## Work task
Within the material below, how many lines include "제공되는"? Answer with the count only.

## Records to use
--- START ---

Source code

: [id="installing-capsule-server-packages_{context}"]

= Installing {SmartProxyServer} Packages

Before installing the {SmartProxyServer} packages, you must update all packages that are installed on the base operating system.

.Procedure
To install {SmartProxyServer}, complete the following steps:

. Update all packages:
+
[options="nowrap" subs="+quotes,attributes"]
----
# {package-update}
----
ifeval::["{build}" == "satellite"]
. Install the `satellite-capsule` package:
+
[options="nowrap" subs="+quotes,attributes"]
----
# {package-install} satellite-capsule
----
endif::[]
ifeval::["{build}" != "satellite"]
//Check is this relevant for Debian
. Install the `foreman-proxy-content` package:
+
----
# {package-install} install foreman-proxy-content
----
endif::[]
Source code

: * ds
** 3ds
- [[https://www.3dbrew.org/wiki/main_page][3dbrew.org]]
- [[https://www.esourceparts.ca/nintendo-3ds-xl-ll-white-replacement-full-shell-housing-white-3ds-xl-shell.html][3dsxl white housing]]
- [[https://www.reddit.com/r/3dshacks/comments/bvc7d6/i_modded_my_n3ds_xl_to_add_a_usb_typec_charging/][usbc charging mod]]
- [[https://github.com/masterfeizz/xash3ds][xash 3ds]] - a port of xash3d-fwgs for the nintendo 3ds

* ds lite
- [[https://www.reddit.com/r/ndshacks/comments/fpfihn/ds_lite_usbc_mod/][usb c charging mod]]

--- END ---
--- START ---

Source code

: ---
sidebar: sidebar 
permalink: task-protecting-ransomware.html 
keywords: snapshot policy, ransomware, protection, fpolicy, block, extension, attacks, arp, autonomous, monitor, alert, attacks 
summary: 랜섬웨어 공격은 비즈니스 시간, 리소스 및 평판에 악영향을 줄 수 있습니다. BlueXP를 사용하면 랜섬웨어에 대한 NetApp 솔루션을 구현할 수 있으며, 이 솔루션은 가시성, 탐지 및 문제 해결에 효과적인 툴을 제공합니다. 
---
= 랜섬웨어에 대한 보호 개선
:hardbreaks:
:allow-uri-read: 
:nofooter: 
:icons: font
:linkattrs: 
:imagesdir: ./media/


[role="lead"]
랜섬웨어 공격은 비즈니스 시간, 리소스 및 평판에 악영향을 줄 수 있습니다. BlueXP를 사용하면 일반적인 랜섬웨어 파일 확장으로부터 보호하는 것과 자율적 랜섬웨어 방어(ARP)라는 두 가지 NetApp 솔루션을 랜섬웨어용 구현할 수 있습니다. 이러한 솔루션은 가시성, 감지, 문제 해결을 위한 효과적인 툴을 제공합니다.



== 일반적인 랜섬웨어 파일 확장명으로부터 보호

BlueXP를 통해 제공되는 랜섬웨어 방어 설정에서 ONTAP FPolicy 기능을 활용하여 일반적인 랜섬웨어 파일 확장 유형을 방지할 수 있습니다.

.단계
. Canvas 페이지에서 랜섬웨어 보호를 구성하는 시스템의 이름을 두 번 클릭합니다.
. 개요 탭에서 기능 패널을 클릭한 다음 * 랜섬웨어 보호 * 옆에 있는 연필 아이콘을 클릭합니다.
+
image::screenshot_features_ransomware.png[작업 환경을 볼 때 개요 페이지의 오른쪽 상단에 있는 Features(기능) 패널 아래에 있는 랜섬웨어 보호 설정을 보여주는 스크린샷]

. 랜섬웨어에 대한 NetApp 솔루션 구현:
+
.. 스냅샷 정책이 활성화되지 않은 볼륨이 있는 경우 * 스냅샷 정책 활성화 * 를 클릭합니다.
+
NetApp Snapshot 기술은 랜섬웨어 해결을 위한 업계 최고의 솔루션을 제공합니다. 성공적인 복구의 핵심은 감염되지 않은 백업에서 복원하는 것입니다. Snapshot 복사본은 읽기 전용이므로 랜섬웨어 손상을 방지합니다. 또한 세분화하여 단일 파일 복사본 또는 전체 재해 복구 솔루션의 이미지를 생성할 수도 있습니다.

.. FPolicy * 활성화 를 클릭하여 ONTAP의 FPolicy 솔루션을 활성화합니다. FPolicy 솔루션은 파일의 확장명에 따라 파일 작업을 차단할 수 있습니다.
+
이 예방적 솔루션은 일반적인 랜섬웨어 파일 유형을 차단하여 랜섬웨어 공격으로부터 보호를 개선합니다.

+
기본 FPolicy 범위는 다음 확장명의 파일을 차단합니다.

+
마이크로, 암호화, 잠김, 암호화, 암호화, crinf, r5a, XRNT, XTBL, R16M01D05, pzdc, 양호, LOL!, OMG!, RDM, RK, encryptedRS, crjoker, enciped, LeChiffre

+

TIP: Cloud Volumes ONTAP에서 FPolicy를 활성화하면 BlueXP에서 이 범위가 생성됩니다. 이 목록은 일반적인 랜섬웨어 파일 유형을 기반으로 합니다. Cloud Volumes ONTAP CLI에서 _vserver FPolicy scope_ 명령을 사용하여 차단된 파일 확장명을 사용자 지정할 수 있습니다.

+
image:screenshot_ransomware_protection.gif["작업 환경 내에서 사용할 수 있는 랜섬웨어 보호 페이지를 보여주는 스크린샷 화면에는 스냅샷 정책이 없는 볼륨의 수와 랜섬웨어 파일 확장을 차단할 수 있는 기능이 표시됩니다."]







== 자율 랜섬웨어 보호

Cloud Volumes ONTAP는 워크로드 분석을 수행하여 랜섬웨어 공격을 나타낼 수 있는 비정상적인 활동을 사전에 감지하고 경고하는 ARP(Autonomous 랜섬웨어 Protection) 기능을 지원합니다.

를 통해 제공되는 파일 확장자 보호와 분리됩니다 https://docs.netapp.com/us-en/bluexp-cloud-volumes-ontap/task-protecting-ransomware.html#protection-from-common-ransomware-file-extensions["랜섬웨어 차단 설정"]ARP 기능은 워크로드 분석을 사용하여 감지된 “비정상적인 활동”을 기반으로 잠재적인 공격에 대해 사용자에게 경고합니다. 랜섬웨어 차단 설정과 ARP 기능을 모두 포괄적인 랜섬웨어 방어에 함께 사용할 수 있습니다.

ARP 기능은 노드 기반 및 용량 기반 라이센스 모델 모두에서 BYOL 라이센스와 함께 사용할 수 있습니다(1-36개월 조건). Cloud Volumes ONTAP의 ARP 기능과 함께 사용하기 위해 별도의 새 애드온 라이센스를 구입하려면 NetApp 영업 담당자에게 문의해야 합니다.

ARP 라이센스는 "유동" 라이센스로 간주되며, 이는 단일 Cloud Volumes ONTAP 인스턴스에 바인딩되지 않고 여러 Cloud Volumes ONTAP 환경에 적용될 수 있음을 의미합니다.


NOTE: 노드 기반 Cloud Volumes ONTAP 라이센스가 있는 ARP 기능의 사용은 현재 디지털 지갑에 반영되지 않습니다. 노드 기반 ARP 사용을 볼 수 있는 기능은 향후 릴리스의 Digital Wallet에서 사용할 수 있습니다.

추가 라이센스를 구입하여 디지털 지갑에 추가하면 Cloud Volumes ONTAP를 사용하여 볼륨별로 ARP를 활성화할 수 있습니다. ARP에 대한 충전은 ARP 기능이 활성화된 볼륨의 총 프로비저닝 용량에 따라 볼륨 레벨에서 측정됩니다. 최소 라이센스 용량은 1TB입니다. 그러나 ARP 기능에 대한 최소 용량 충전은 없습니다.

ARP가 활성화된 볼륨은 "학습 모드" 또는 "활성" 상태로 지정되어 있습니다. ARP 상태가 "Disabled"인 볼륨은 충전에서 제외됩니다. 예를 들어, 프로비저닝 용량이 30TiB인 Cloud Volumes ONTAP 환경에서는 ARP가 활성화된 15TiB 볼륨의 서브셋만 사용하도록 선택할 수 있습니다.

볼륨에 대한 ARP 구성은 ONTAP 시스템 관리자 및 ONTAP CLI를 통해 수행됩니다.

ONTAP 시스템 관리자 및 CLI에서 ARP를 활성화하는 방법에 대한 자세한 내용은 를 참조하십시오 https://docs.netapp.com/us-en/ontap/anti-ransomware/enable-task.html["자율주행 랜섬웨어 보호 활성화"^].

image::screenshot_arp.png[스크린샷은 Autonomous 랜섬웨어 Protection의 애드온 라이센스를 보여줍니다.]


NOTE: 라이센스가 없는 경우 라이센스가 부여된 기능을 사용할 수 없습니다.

--- END ---

## Result for this task
2